Kern zu AUVA-Aushöhlung: Türkis-Blau "will keine Mitbestimmung"

Der SPÖ-Chef wettert gegen die türkis-blauen Reformpläne: "Am Ende werden diese 500 Millionen Euro am Rücken der Patienten eingespart werden." Am Nachmittag ist ein Gespräch zwischen AUVA-Obmann und Gesundheitsministerin Hartinger-Klein geplant.

SPÖ-Chef Christian Kern
SPÖ-Chef Christian Kern
SPÖ-Chef Christian Kern – (c) APA/HERBERT NEUBAUER

Mit teils scharfer Regierungs-Kritik hat am Montag SPÖ-Chef Christian Kern bei der Tagung des SPÖ-Pensionistenverbandes aufhorchen lassen. Insbesondere warnte er vor einer möglichen Aushöhlung der Selbstverwaltung der Sozialversicherungsträger, konkret der Allgemeinen Unfallversicherungsanstalt AUVA: "Der letzte, der das probiert hat, war der Dollfuß unterm Ständestaat", wetterte er.
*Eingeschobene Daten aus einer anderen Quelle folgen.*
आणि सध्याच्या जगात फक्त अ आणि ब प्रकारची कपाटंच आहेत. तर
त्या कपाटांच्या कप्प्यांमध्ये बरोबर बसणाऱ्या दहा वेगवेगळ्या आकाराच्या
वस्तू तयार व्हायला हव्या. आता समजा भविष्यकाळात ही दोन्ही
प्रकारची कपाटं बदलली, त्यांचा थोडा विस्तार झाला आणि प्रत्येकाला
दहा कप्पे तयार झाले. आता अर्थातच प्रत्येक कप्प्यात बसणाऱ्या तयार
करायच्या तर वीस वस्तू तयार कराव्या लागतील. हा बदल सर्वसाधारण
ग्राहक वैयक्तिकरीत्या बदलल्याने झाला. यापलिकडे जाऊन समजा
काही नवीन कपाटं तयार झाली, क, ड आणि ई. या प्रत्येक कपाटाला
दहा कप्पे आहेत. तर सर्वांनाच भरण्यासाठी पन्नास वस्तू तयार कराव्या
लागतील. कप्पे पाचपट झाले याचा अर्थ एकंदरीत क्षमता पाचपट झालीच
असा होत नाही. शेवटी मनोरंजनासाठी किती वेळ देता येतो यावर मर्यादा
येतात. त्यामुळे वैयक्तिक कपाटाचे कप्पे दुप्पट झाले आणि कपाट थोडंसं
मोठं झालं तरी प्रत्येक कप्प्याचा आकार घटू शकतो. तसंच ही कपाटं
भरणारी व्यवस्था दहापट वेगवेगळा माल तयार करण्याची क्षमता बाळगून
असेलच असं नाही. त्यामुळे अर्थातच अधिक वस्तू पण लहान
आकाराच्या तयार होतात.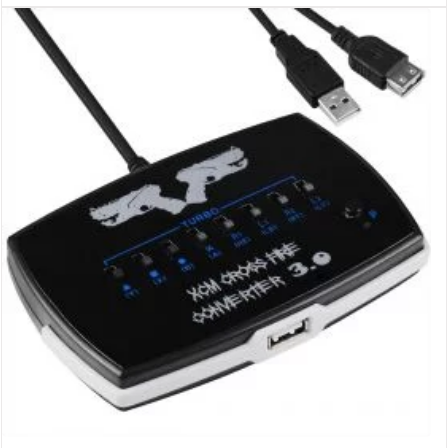
manettes Xbox One, PS 4, Xbox 360
ou PS 3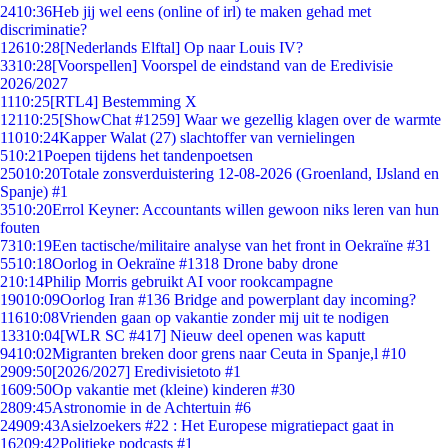
24
10:36
Heb jij wel eens (online of irl) te maken gehad met
discriminatie?
126
10:28
[Nederlands Elftal] Op naar Louis IV?
33
10:28
[Voorspellen] Voorspel de eindstand van de Eredivisie
2026/2027
11
10:25
[RTL4] Bestemming X
121
10:25
[ShowChat #1259] Waar we gezellig klagen over de warmte
110
10:24
Kapper Walat (27) slachtoffer van vernielingen
5
10:21
Poepen tijdens het tandenpoetsen
250
10:20
Totale zonsverduistering 12-08-2026 (Groenland, IJsland en
Spanje) #1
35
10:20
Errol Keyner: Accountants willen gewoon niks leren van hun
fouten
73
10:19
Een tactische/militaire analyse van het front in Oekraïne #31
55
10:18
Oorlog in Oekraïne #1318 Drone baby drone
2
10:14
Philip Morris gebruikt AI voor rookcampagne
190
10:09
Oorlog Iran #136 Bridge and powerplant day incoming?
116
10:08
Vrienden gaan op vakantie zonder mij uit te nodigen
133
10:04
[WLR SC #417] Nieuw deel openen was kaputt
94
10:02
Migranten breken door grens naar Ceuta in Spanje,l #10
29
09:50
[2026/2027] Eredivisietoto #1
16
09:50
Op vakantie met (kleine) kinderen #30
28
09:45
Astronomie in de Achtertuin #6
249
09:43
Asielzoekers #22 : Het Europese migratiepact gaat in
162
09:42
Politieke podcasts #1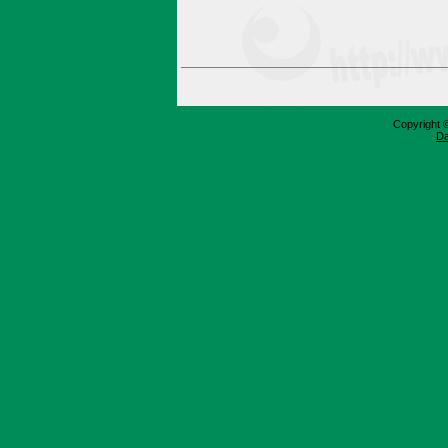
Copyright 
Da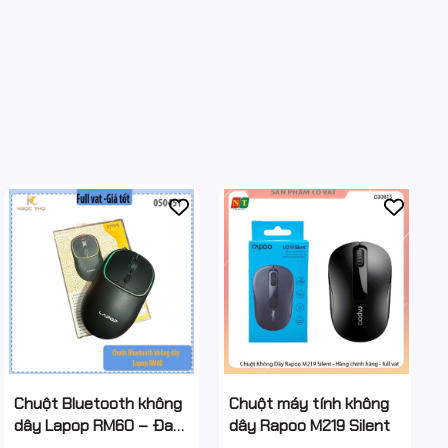
Chuột Bluetooth không
Chuột máy tính không
dây Lapop RM60 – Đa
dây Rapoo M219 Silent
thiết bị, chính hiệu, bảo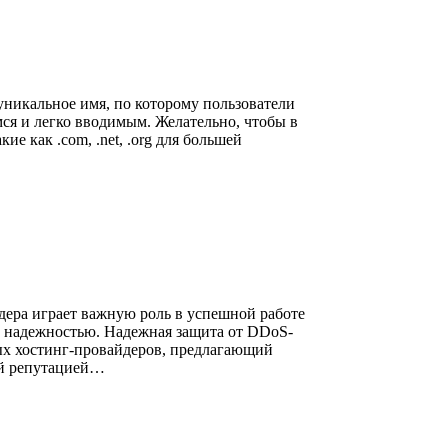
уникальное имя, по которому пользователи
ся и легко вводимым. Желательно, чтобы в
 как .com, .net, .org для большей
дера играет важную роль в успешной работе
и надежностью. Надежная защита от DDoS-
рных хостинг-провайдеров, предлагающий
ной репутацией…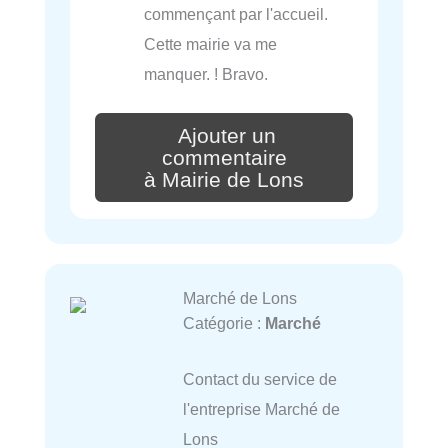
commençant par l'accueil.
Cette mairie va me
manquer. ! Bravo.
Ajouter un
commentaire
à Mairie de Lons
Marché de Lons
Catégorie :
Marché
Contact du service de
l'entreprise Marché de
Lons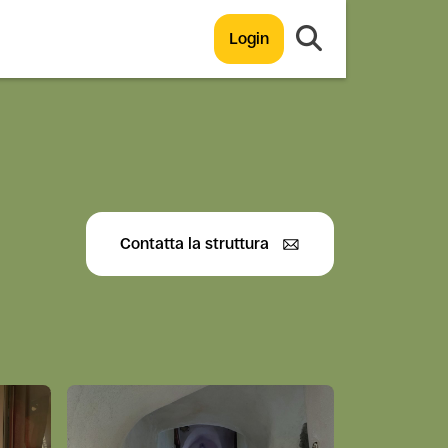
Login
Contatta la struttura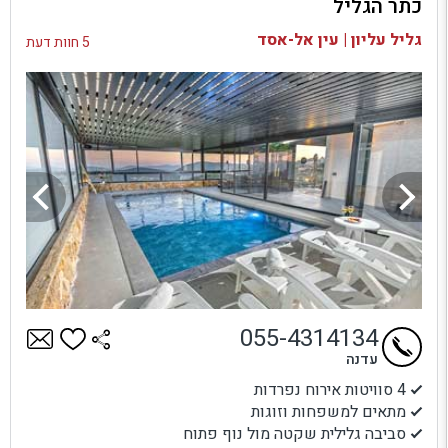
כתר הגליל
בדיקת זמינות ומחירים
גליל עליון | עין אל-אסד
5 חוות דעת
055-4314134
עדנה
4 סוויטות אירוח נפרדות
מתאים למשפחות וזוגות
סביבה גלילית שקטה מול נוף פתוח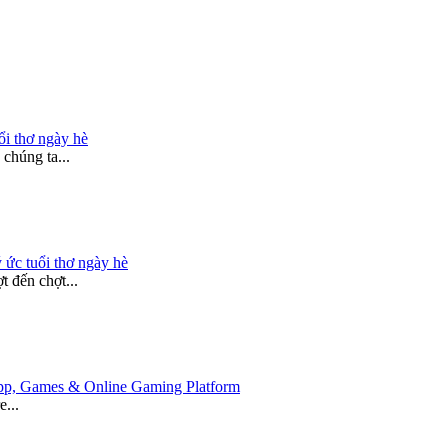
ổi thơ ngày hè
chúng ta...
 ức tuổi thơ ngày hè
 đến chợt...
 App, Games & Online Gaming Platform
e...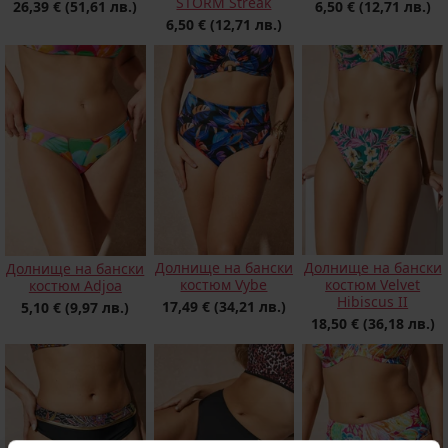
STORM Streak
26,39 €
(51,61 лв.)
6,50 €
(12,71 лв.)
6,50 €
(12,71 лв.)
Долнище на бански
Долнище на бански
Долнище на бански
костюм Vybe
костюм Velvet
костюм Adjoa
Hibiscus II
17,49 €
(34,21 лв.)
5,10 €
(9,97 лв.)
18,50 €
(36,18 лв.)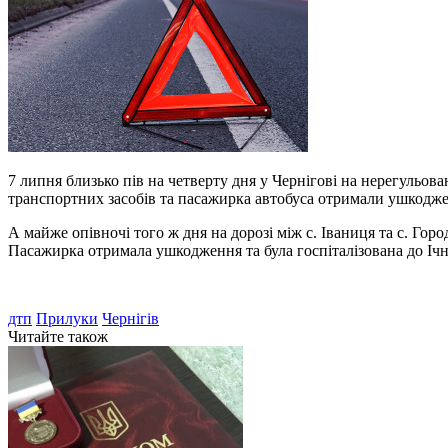
7 липня близько пів на четверту дня у Чернігові на нерегульов
транспортних засобів та пасажирка автобуса отримали ушкодженн
А майже опівночі того ж дня на дорозі між с. Іваниця та с. Гор
Пасажирка отримала ушкодження та була госпіталізована до Ічня
дтп
Прилуки
Чернігів
Читайте також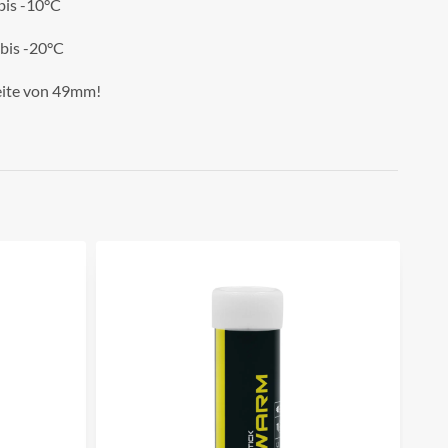
bis -10°C
 bis -20°C
reite von 49mm!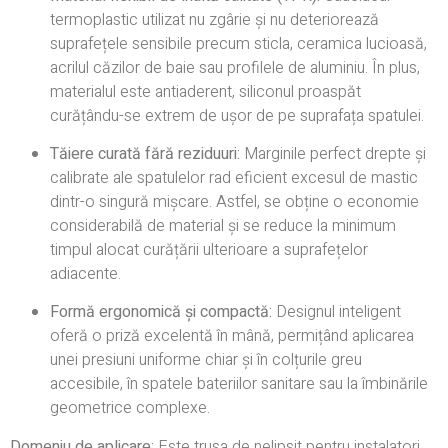
termoplastic utilizat nu zgârie și nu deteriorează
suprafețele sensibile precum sticla, ceramica lucioasă,
acrilul căzilor de baie sau profilele de aluminiu. În plus,
materialul este antiaderent, siliconul proaspăt
curățându-se extrem de ușor de pe suprafața spatulei.
Tăiere curată fără reziduuri:
Marginile perfect drepte și
calibrate ale spatulelor rad eficient excesul de mastic
dintr-o singură mișcare. Astfel, se obține o economie
considerabilă de material și se reduce la minimum
timpul alocat curățării ulterioare a suprafețelor
adiacente.
Formă ergonomică și compactă:
Designul inteligent
oferă o priză excelentă în mână, permițând aplicarea
unei presiuni uniforme chiar și în colțurile greu
accesibile, în spatele bateriilor sanitare sau la îmbinările
geometrice complexe.
Domeniu de aplicare:
Este trusa de nelipsit pentru instalatori,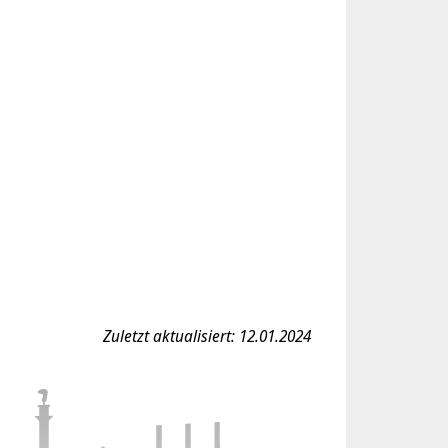
Zuletzt aktualisiert: 12.01.2024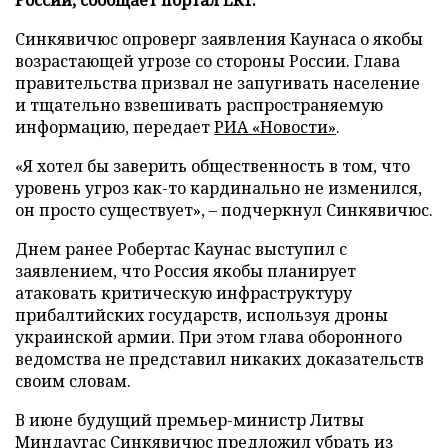
Синкявичюс опроверг заявления Каунаса о якобы
возрастающей угрозе со стороны России. Глава
правительства призвал не запугивать население
и тщательно взвешивать распространяемую
информацию, передает
РИА «Новости»
.
«Я хотел бы заверить общественность в том, что
уровень угроз как-то кардинально не изменился,
он просто существует», – подчеркнул Синкявичюс.
Днем ранее Робертас Каунас выступил с
заявлением, что Россия якобы планирует
атаковать критическую инфраструктуру
прибалтийских государств, используя дроны
украинской армии. При этом глава оборонного
ведомства не представил никаких доказательств
своим словам.
В июне будущий премьер-министр Литвы
Миндаугас Синкявичюс
предложил
убрать из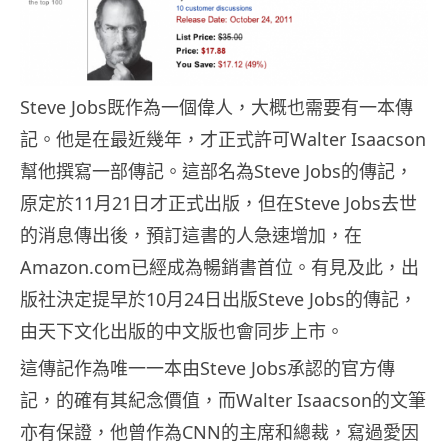
Steve Jobs既作為一個偉人，大概也需要有一本傳
記。他是在最近幾年，才正式許可Walter Isaacson
幫他撰寫一部傳記。這部名為Steve Jobs的傳記，
原定於11月21日才正式出版，但在Steve Jobs去世
的消息傳出後，預訂這書的人急速增加，在
Amazon.com已經成為暢銷書首位。有見及此，出
版社決定提早於10月24日出版Steve Jobs的傳記，
由天下文化出版的中文版也會同步上市。
這傳記作為唯一一本由Steve Jobs承認的官方傳
記，的確有其紀念價值，而Walter Isaacson的文筆
亦有保證，他曾作為CNN的主席和總裁，寫過愛因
"Die wollen keine Mitbestimmung, wollen nicht, dass die Arbeitnehmer mitreden", so Kerns Befürchtung angesichts der Reform-Pläne der türkis-blauen Regierung bei der Allgemeinen Unfallversicherungsanstalt (AUVA). Dass die AUVA laut Regierungsprogramm bis Ende des Jahres ein Konzept zur Einsparung von 500 Millionen Euro vorlegen muss, brachte der Koalition erneut die Kritik des Parteichefs ein: "Am Ende werden diese 500 Millionen Euro am Rücken der Patienten eingespart werden."

"Zu gescheitem Finanzierungsvorschlag zwingen"

Zum Pflegeregress erklärte Kern, dessen Abschaffung sei ein "erster Schritt" gewesen. Dass dies Geld koste, sei klar gewesen - die SPÖ wolle daher eine Erbschaftssteuer für Vermögen von über einer Million Euro, verwies er auf die bekannte Forderung. "Wir werden sie zwingen, einen gescheiten Finanzierungsvorschlag zu machen", sagte Kern in Richtung Regierung.

Auch sonst ließ der SPÖ-Chef kein gutes Haar an der Regierung. Die ÖVP bediene lediglich die Interessen ihrer Großspender und die FPÖ mache hier bereitwillig den "Steigbügelhalter", so sein Befund. Harte Worte fand er u.a. auch für die Pläne von Innenminister Herbert Kickl (FPÖ) für eine berittene Polizei: Während dafür Mittel locker gemacht würden, sei für 40 notwendige Staatsanwälte kein Geld da - ein "Anschlag auf die Sicherheit in Österreich", so Kern.

Resolution zur Auflösungsdrohung geplant

Die AUVA-Generalversammlung beschäftigt sich heute, Montag, ebenfalls mit der Auflösungsdrohung: Es soll eine Resolution für den Weiterbestand verabschiedet werden. Am späten Nachmittag trifft die AUVA-Spitze dann mit Gesundheitsministerin Beate Hartinger-Klein (FPÖ)zusammen.

AUVA-Obmann Anton Ofner betonte vor Beginn der außerordentlichen Sitzung, sich an das Regierungsübereinkommen gebunden zu fühlen, in dem bis Jahresende ein Einsparungskonzept eingefordert wird. Abermals betonte er, dass die AUVA aus eigener Kraft nur rund 100 Millionen Euro, nicht die verlangten 500 Millionen Euro schaffen könne. Die Gesprächsbasis mit Hartinger-Klein bezeichnete Ofner als "sachorientiert", es gebe "aus unserer Sicht kein Problem". Man werde ihr nun ein Maßnahmenpaket vorlegen, das ihr in groben Zügen aus bisherigen Sitzungen bereits bekannt sei.

Schützenhilfe erhielt Ofner von Wirtschafts- und Arbeiterkammerseite. Franz Riedl, vom Wirtschaftsbund Salzburg entsandtes Leistungsausschussmitglied, hoffte vor der Sitzung auf eine möglichst geschlossene Erklärung für den Fortbestand der AUVA in der derzeitigen Konstruktion. Von Hartinger-Klein erwartete er sich dennoch "keine großen Neuigkeiten", auch wenn das Reformverlangen von Regierungsseite im geforderten Ausmaß "einfach unmöglich" zu erfüllen sei. Sinnlos sei die heutige Sitzung dennoch nicht, meinte er.

Ernst Horky, von der Arbeiterkammer in Oberösterreich entsandt, sah das ähnlich. Er sprach von einem Bekenntnis zur Unfallversicherung. Für den Fall radikaler Schritte gegen die AUVA werde es "sicher" eine Protestbewegung geben.